The agitation against the partition of Bengal had soon spread to the whole country. The Congress was in the forefront. Swaraj and Swadeshi became the twin mantras of the movement. It became popular as the Vande Mataram Movement or the Swadeshi Movement. Nationwide resistance was led by the trio popularly known as Lal-Bal-Pal – Lala Lajpat Rai in Punjab, Bal Gangadhar Tilak in Maharashtra, and Bipin Chandra Pal in Bengal.

The agitation intensified forcing the British Parliament to take cognisance. Finally, the British emperor, King George V had to rush to India in December 1911 and declare the annulment of Bengal’s partition. Bengal became united again, unsettling Curzon’s and his successor Viceroy Lord Minto’s ‘settled fact’. It was a great victory for the nationalist forces led by the Congress although a large section of the Muslims of Bengal was thoroughly disheartened.

The resistance movement and its subsequent victory signified a major shift in the policies and programs of the Congress, which until then had been a political body limited to filing complaints and petitions before the British administration. The Vande Mataram movement had given the hardliners, led by Tilak, an upper hand in the Congress. The latter had now transformed into a vehicle of popular resistance through public agitations. Tilak’s historic exhortation – ‘Freedom is my Birth Right’ – became the new mantra of Indian politics.

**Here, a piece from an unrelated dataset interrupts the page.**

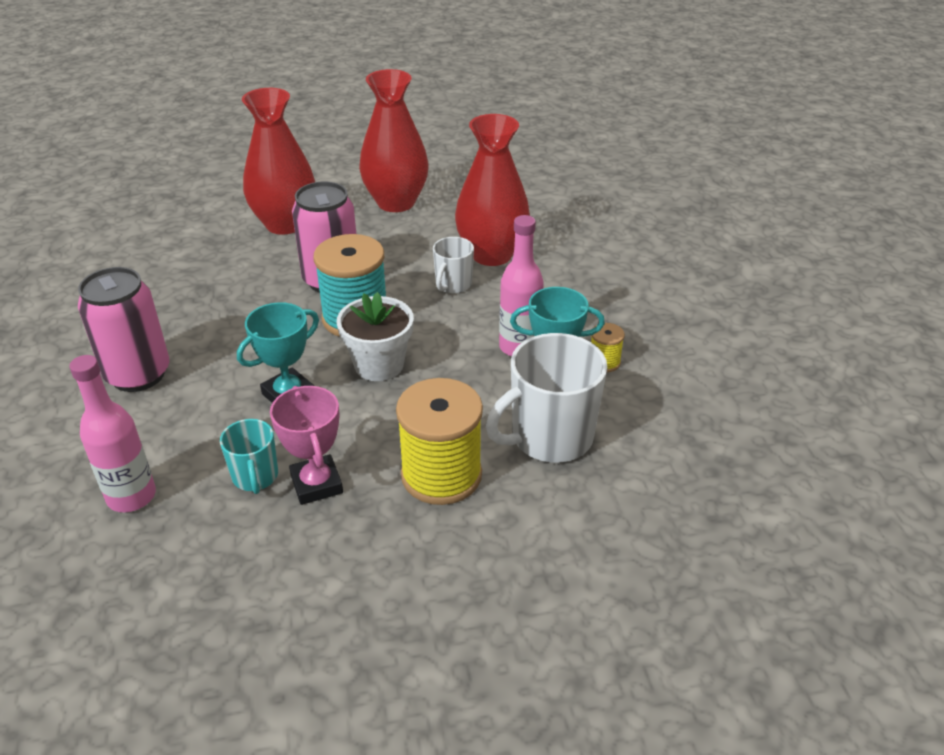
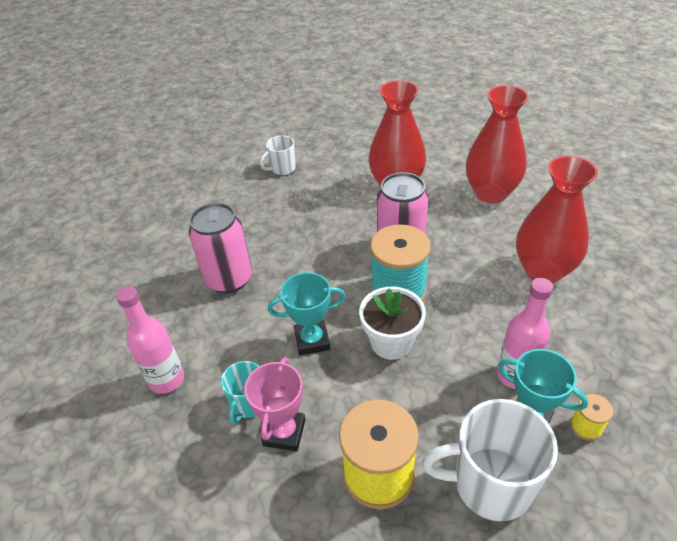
camera: 35 degrees right, 5 degrees up
white mug [433,237,474,293] -> white mug moved to [260,135,296,175]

That was 1905. A massive 6-year nation-wide agitation was launched when just one Indian province of Bengal was partitioned and the British were forced to annul it. Fast forward four decades. The entire country, including Bengal, was partitioned and the same nation remained a mute witness. Why?

The answer lies in the history of the freedom movement during those fateful four decades. It is a tragic and revealing history, spanning the period between 1911 and 1947, which holds many startling facts and staggering lessons for India. What happened during those years must be revisited to understand those facts and learn from them.

One of the critical fallouts of the partition of Bengal was a meeting held at Dacca (Today’s Dhaka) on December 27-31, 1906. Ishrat Manzil, a well-known Nawab family mansion, was hosting the annual meeting of the All India Muhammadan Educational Conference. The Nawab of Dhaka, Khwaja Salimullah was playing host to over 3000 delegates who came from all over the country. Nawab Salimullah presented a proposal at the conference on December 30 for establishing a political party to safeguard the interests of the Muslims of British India.

Thus was born the All India Muslim League, headquartered in Lucknow. Renowned Iranian Shia princely cleric, Sir Muhammad Aga Khan, hereditary Imam of the Ismaili sect was elected as its first president. The objectives of the Muslim League were to create loyal Muslims to the British Raj and to advance the political rights of the community.

On the horizon of the Indian political firmament, a new player had emerged, with the tacit blessing of the Viceroy Lord Minto. This new player would change the course of India’s independence movement in the next four decades substantively.